Der Bericht musste vor Übergabe an den Minister vor der Leitung der Linie Untersuchung verteidigt werden. Das geschah so, dass der General der Hauptabteilung und seine Stellvertreter am Tisch des Generals saßen. Jeder hatte eine Kopie des Ministerberichts vorliegen und so wurde Wort für Wort, Seite für Seite gelesen. Etwaige Fragen oder Einwände hatte der Verfasser sofort zu beantworten, und erst wenn alle einverstanden waren, unterschrieb ich den Bericht. Der schon wartende Fahrer brachte ihn dann sofort zum Minister. Es wäre natürlich höchst blamabel gewesen, eine Seite wegen irgendeiner zweideutigen Formulierung neu schreiben zu müssen. Voller Stolz kann ich sagen, dass mir dieses Missgeschick in den vielen Jahren meiner Verantwortung nicht widerfahren ist.

Grundsätzlich wurden wir Untersuchungsführer durch Befehle des Ministers für Staatssicherheit zu absoluter Ehrlichkeit in der Untersuchungstätigkeit angehalten. Jeder hatte seine eigene Ehre und niemand kam auf die Idee, ein Untersuchungsergebnis zu verfälschen oder irgendetwas zu verschleiern oder zu vertuschen. Wir waren alle, nicht nur durch Befehl, sondern jeder aus eigenem Antrieb heraus, um die Wahrheitsfindung bemüht. Mir ist kein Beispiel bekannt – ich war vom 1967 bis 1989 in dieser Dienststelle tätig –, dass wir irgendeinen kriminalistischen Sachverhalt unlauter oder unehrenhaft bearbeitet hätten.

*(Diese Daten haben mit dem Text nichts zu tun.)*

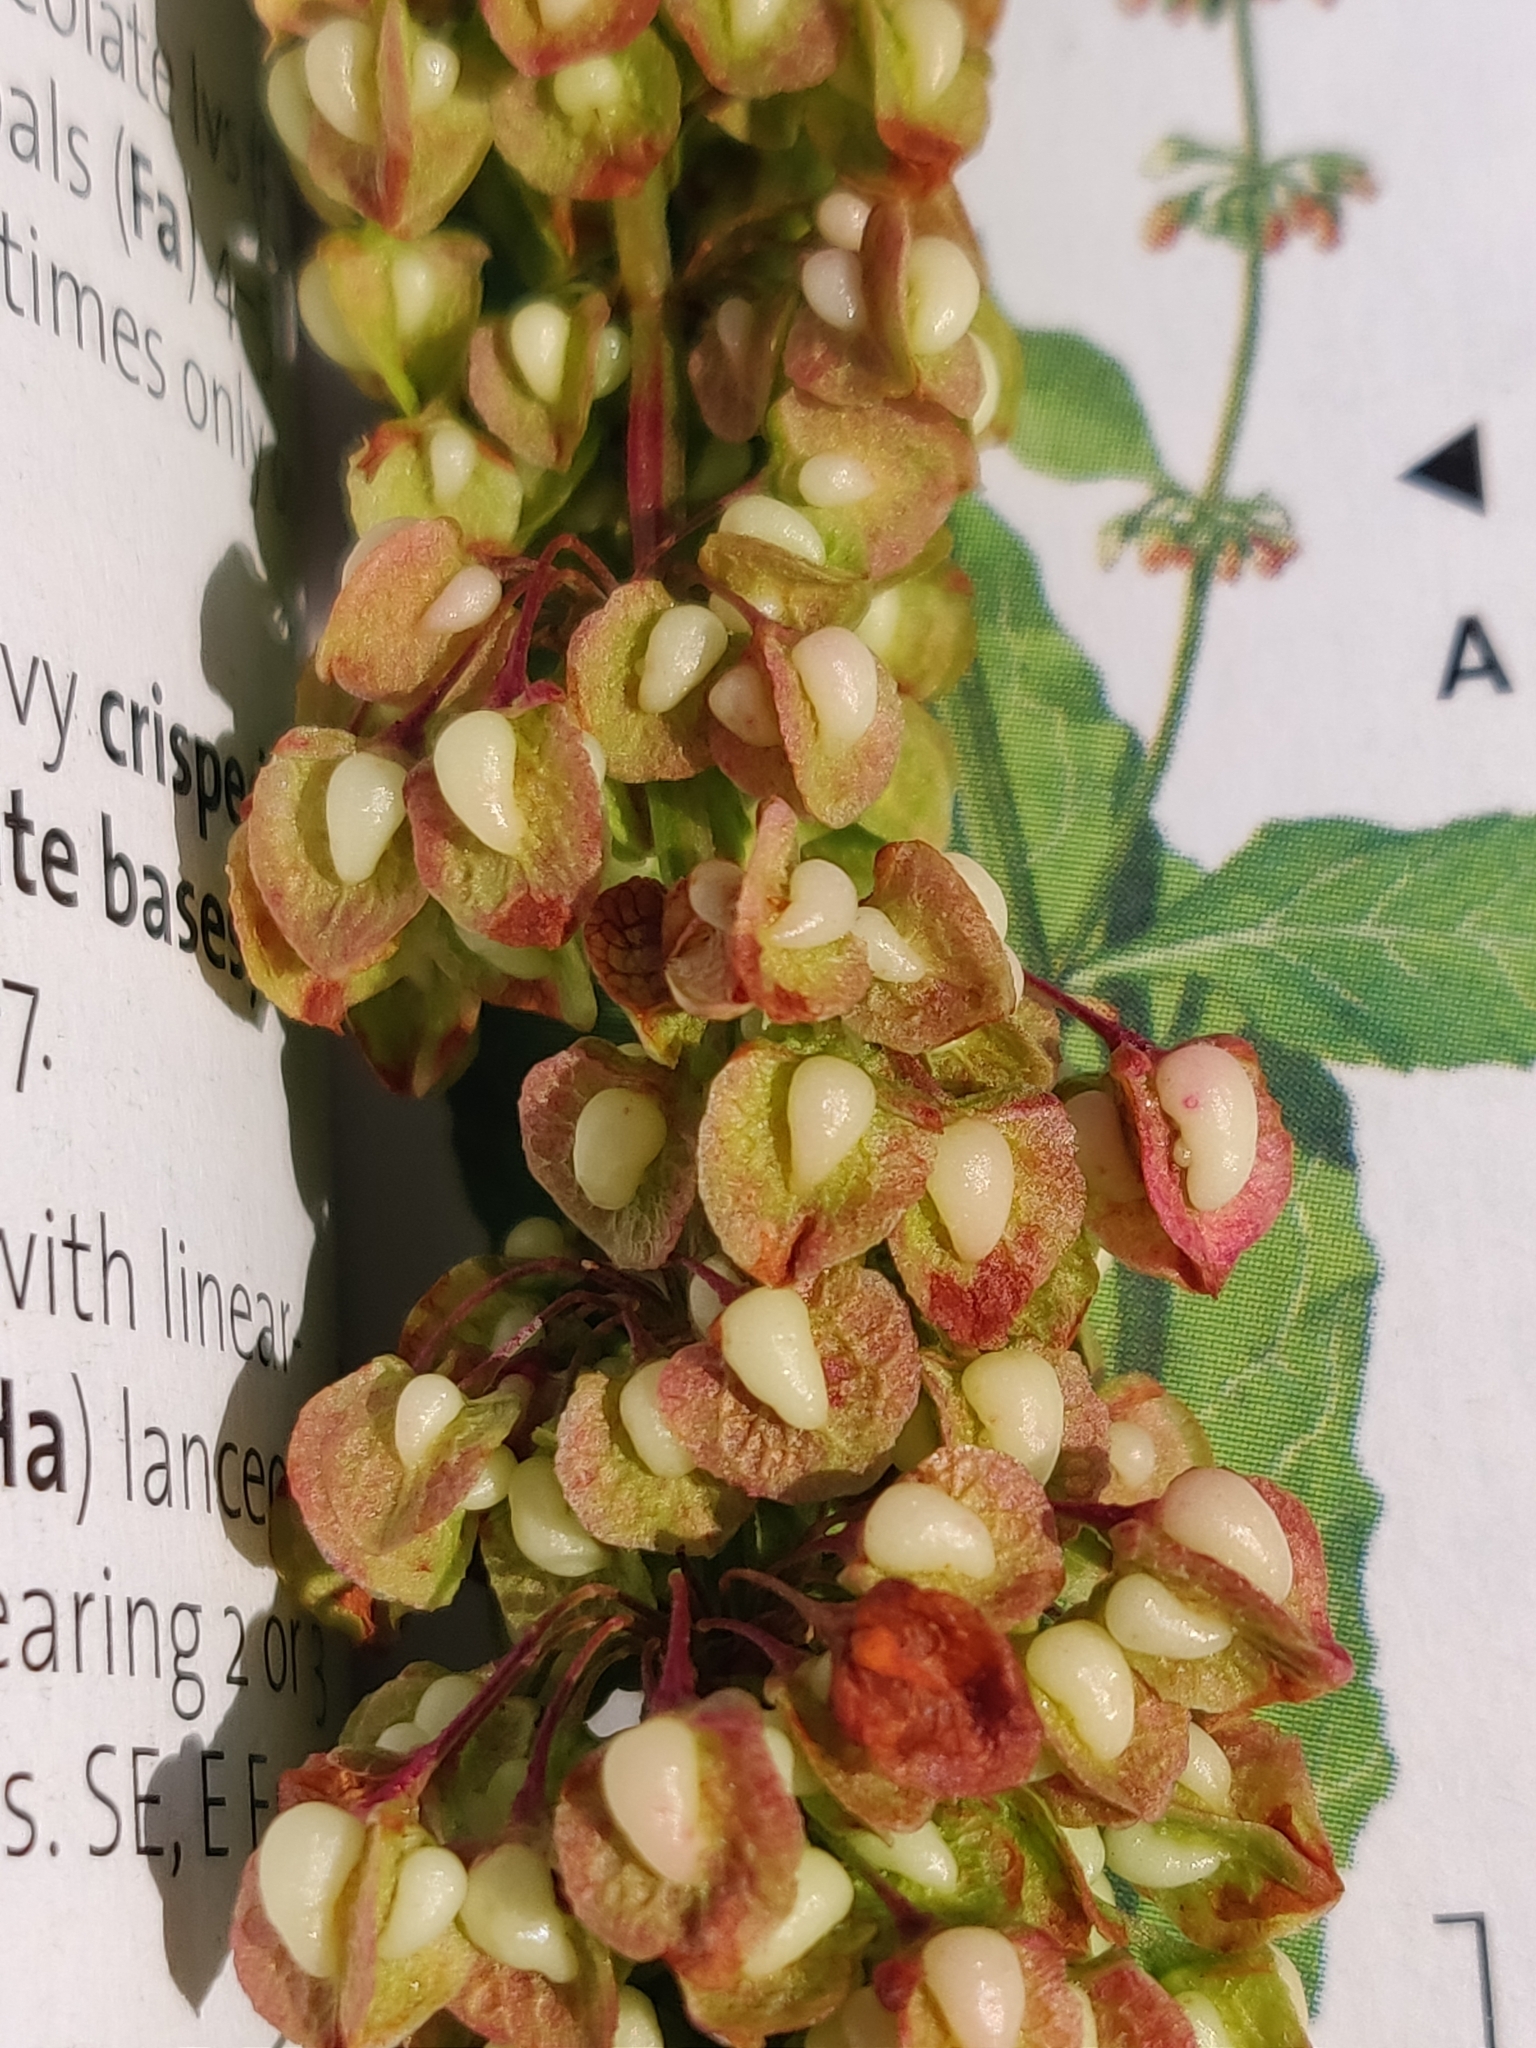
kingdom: Plantae
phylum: Tracheophyta
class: Magnoliopsida
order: Caryophyllales
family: Polygonaceae
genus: Rumex
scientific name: Rumex longifolius
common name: Dooryard dock
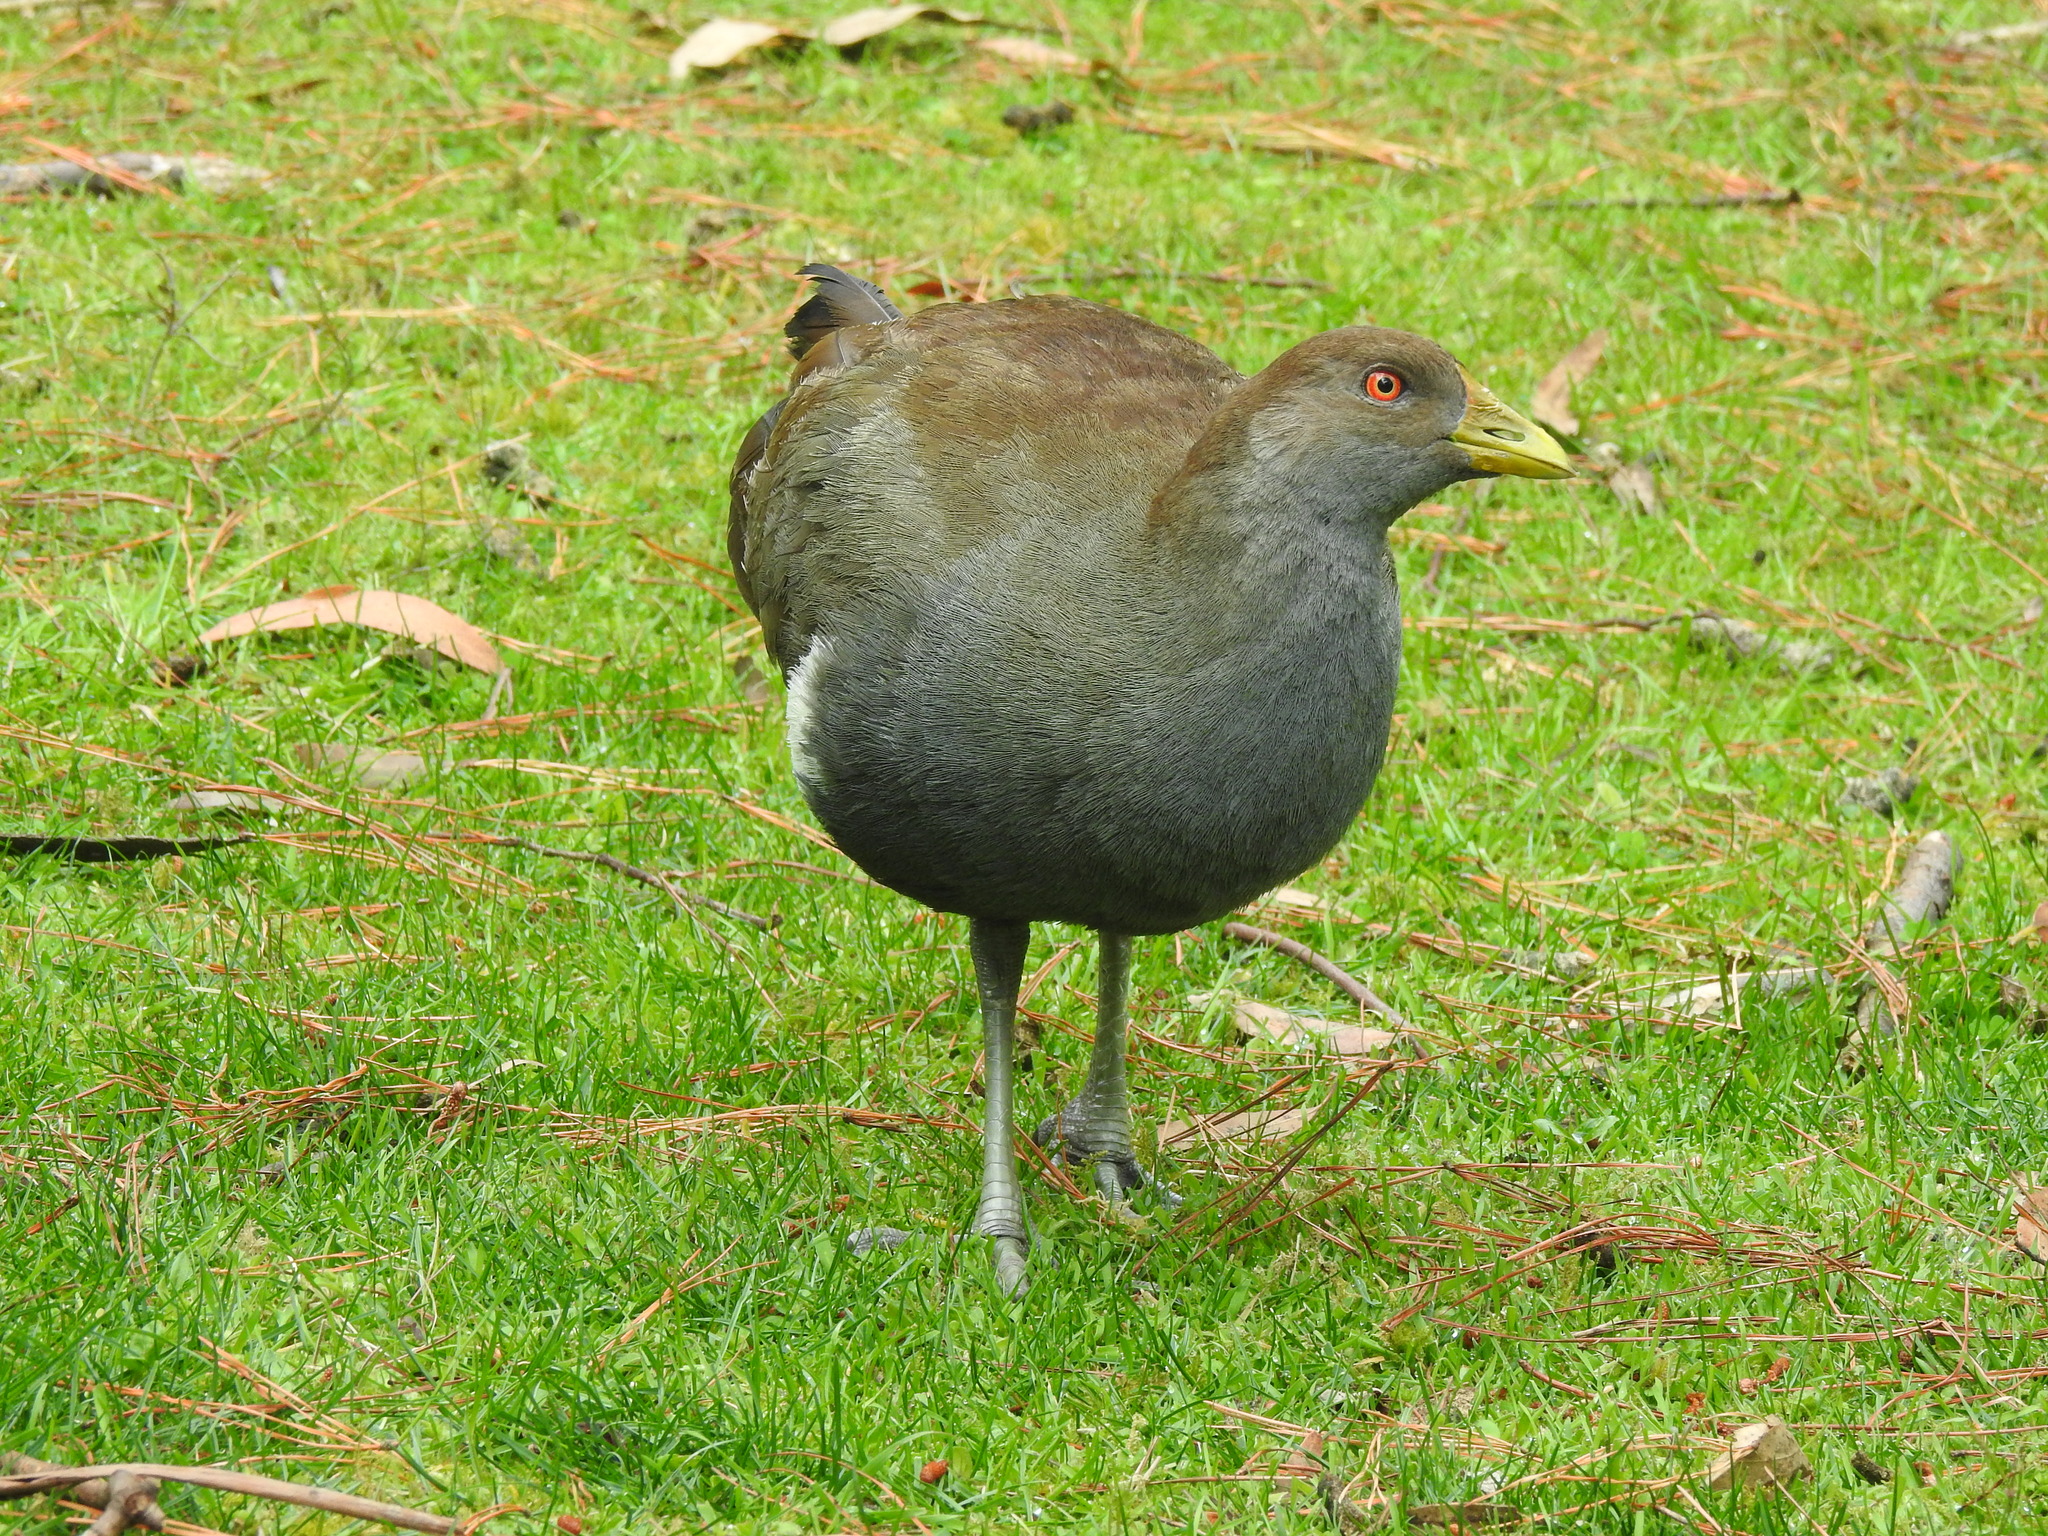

Aber wir waren auch keine Zauberer und kannten alle das erste Gesetz in der kriminalistischen Untersuchungstätigkeit: »Es gibt keine Garantie dafür, dass richtig durchgeführte Untersuchungen zwingend den angestrebten Erfolg nach sich ziehen.« Und natürlich kam es vor, dass wir Kriminalisten im MfS eine andere Meinung hatten, als diejenigen, die in ihrer Arbeit operative Maßnahmen durchführten, von denen wir Kriminalisten oft keine Ahnung hatten. Aber wir haben immer ehrenhaft gearbeitet.